As he ended his Washington days, he ordered an abridgment of John Bell’s book Principles of Surgery, sent a geranium he had cultivated and kept in the President’s House to Margaret Bayard Smith, and arranged payment for three dozen Windsor chairs he had ordered from Richmond for Poplar Forest, his retreat in Bedford County.
Edmund Bacon had come to Washington to help pack up and move Jefferson home. The Monticello overseer was struck by the unceasing demands the capital made on his employer. “He had a very long dining room, and his table was chock-full every one of the sixteen days I was there,” Bacon wrote. Bacon supervised the loading of three wagons with boxes and shrubbery.
Bacon and this entourage set out from Washington on Thursday, March 9, 1809; Jefferson left the capital on Saturday, March 11, in a phaeton. There was a terrible snowstorm along the way, and Bacon prepared Jefferson’s accommodations at Benjamin Shackelford’s Culpeper Courthouse tavern by ordering a large fire to be built and by fending off a drunken well-wisher eager to see the man he called “Old Tom.” Bacon tried to keep the crowds away from Jefferson when he arrived, but failed, and Jefferson delivered a short speech to the gathering. He was still a public man.

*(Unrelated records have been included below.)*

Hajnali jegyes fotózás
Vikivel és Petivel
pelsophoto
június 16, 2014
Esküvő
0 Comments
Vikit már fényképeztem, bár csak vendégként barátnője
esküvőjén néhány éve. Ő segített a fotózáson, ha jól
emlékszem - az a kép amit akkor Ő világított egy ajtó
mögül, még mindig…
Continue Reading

On Wednesday, March 15, 1809, Thomas Jefferson reached Monticello. He brought the great world with him. His chef Julien came to set up the Monticello kitchen to prepare the French dishes Jefferson loved. His correspondence and reading were varied and voluminous. Home to stay, he was never again to stray very far from his mountaintop. His mind was another matter. It never came to rest.